Copy each line of the entries that includes the word "inputs".

Saved entries
________________________

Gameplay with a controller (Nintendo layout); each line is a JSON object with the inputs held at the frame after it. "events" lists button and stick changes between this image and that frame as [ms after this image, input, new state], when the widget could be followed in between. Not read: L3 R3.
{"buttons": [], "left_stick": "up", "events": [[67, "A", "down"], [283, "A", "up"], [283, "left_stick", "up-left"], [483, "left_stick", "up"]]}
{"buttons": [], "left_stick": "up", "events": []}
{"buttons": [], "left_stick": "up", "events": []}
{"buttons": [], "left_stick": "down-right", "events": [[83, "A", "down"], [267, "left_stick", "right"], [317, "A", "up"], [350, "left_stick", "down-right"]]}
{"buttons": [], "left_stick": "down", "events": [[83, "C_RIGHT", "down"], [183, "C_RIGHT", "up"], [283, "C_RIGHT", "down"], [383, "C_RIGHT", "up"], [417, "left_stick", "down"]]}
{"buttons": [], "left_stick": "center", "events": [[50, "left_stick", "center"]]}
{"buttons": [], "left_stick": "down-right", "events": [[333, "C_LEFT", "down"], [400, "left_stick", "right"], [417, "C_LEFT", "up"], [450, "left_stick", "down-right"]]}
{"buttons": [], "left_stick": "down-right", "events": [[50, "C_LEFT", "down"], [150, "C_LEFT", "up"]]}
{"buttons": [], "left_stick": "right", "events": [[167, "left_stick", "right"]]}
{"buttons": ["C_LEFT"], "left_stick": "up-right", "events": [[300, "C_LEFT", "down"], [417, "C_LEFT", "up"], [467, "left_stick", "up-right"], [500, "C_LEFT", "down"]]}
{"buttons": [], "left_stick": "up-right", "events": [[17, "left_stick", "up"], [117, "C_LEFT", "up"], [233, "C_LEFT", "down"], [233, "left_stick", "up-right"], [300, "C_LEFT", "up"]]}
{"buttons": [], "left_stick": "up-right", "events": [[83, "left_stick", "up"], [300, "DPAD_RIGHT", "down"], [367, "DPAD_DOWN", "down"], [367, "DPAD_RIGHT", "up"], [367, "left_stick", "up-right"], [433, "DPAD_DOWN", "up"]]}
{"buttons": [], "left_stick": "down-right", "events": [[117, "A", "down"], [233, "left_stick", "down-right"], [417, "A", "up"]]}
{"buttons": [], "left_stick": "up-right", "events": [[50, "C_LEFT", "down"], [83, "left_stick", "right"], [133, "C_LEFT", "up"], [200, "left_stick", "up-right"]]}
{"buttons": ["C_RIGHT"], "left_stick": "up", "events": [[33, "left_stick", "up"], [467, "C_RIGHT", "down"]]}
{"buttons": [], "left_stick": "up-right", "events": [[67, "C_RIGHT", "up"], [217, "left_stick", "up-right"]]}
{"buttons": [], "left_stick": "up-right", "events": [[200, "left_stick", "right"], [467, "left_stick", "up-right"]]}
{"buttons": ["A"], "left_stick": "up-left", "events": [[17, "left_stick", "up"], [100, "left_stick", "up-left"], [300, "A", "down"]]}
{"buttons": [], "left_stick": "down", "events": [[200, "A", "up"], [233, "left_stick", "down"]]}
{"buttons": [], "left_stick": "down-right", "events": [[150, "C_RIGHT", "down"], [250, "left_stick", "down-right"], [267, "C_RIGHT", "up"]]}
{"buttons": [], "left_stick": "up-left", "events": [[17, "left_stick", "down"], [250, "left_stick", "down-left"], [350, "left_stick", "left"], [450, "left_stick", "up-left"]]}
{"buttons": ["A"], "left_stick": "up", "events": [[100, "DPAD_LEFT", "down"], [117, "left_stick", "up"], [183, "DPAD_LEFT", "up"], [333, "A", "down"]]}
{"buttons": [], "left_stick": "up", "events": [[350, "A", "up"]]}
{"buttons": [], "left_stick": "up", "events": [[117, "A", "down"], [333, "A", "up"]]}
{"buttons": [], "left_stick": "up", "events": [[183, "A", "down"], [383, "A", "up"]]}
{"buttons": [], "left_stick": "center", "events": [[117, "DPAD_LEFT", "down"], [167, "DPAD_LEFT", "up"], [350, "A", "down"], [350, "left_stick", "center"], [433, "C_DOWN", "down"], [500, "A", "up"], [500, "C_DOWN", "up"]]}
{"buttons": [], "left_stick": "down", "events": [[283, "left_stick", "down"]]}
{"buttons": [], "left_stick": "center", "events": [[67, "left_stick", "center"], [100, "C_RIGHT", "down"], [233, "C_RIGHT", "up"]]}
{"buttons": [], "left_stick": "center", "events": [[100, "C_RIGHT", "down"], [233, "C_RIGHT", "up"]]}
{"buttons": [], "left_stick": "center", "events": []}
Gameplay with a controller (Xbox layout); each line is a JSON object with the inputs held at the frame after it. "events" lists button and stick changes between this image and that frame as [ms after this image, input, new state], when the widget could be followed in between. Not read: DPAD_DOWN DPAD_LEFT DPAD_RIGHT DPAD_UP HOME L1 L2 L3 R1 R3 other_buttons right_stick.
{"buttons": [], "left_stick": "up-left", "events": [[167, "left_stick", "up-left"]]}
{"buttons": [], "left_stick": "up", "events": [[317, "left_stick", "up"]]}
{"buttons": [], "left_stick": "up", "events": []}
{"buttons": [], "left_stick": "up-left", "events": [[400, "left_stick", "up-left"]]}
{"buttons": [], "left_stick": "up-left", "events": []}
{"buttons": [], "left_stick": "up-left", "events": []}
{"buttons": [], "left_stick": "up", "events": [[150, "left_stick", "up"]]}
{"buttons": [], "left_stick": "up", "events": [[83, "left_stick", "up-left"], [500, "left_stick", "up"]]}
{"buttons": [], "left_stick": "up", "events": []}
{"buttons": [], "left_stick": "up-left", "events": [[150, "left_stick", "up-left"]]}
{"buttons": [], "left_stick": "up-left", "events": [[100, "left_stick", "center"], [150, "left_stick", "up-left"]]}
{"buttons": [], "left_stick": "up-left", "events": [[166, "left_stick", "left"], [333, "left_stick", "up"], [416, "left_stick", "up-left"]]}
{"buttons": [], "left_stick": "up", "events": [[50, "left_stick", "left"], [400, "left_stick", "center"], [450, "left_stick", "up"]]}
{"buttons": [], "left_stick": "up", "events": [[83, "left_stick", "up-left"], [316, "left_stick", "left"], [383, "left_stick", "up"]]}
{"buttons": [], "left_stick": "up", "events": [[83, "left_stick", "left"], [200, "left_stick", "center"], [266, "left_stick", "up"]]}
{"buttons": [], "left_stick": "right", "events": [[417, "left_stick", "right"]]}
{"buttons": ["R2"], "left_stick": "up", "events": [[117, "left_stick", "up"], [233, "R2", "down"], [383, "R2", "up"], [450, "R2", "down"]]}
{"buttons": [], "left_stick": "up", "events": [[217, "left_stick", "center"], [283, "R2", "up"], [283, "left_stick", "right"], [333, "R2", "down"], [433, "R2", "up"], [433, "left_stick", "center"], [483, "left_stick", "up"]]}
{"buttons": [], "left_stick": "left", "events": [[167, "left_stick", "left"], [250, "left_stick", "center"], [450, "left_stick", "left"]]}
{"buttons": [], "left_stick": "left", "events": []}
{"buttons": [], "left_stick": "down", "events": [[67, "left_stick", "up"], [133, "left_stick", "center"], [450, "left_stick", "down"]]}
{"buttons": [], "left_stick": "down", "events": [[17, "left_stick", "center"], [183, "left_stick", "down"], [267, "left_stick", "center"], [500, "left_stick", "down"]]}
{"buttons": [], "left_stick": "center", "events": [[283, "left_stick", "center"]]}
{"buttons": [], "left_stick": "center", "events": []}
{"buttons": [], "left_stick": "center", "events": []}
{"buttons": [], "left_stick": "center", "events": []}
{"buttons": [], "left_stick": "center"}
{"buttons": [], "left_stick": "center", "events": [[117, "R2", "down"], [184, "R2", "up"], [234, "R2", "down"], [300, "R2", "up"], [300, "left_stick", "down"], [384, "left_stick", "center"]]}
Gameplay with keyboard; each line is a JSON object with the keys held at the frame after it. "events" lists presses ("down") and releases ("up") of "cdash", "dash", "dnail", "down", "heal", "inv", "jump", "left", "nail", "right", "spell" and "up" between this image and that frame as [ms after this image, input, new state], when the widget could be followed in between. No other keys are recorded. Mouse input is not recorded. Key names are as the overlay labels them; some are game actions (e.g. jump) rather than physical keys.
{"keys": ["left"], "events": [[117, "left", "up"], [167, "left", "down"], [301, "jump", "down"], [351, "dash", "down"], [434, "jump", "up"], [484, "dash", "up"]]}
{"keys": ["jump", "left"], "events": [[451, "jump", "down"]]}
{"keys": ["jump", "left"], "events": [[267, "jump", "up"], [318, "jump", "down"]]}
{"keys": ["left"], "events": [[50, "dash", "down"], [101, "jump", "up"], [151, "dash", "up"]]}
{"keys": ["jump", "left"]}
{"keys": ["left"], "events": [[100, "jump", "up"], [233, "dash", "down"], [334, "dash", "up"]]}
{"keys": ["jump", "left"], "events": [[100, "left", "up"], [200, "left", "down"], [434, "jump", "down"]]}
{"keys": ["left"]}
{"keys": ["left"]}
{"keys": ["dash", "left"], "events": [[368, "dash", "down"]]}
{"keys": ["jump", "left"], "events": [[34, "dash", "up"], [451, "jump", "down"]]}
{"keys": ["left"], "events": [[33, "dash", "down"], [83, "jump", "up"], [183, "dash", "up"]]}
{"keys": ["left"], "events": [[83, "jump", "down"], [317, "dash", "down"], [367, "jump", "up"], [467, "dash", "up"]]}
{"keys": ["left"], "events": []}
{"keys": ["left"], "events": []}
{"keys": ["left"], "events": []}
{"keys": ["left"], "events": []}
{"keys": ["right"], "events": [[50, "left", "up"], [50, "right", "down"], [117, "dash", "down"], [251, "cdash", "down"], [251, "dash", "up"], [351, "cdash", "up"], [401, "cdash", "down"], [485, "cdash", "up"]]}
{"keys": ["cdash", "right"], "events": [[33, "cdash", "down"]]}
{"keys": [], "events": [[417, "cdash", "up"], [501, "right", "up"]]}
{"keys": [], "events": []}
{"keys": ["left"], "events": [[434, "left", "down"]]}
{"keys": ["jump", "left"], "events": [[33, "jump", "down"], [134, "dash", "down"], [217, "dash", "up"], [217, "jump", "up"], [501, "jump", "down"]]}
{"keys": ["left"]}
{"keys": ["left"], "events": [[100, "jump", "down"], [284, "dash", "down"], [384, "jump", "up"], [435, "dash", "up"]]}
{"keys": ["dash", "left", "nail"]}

________________________

▶ _Answer space_
Gameplay with a controller (Nintendo layout); each line is a JSON object with the inputs held at the frame after it. "events" lists button and stick changes between this image and that frame as [ms after this image, input, new state], when the widget could be followed in between. Not read: L3 R3.
Gameplay with a controller (Xbox layout); each line is a JSON object with the inputs held at the frame after it. "events" lists button and stick changes between this image and that frame as [ms after this image, input, new state], when the widget could be followed in between. Not read: DPAD_DOWN DPAD_LEFT DPAD_RIGHT DPAD_UP HOME L1 L2 L3 R1 R3 other_buttons right_stick.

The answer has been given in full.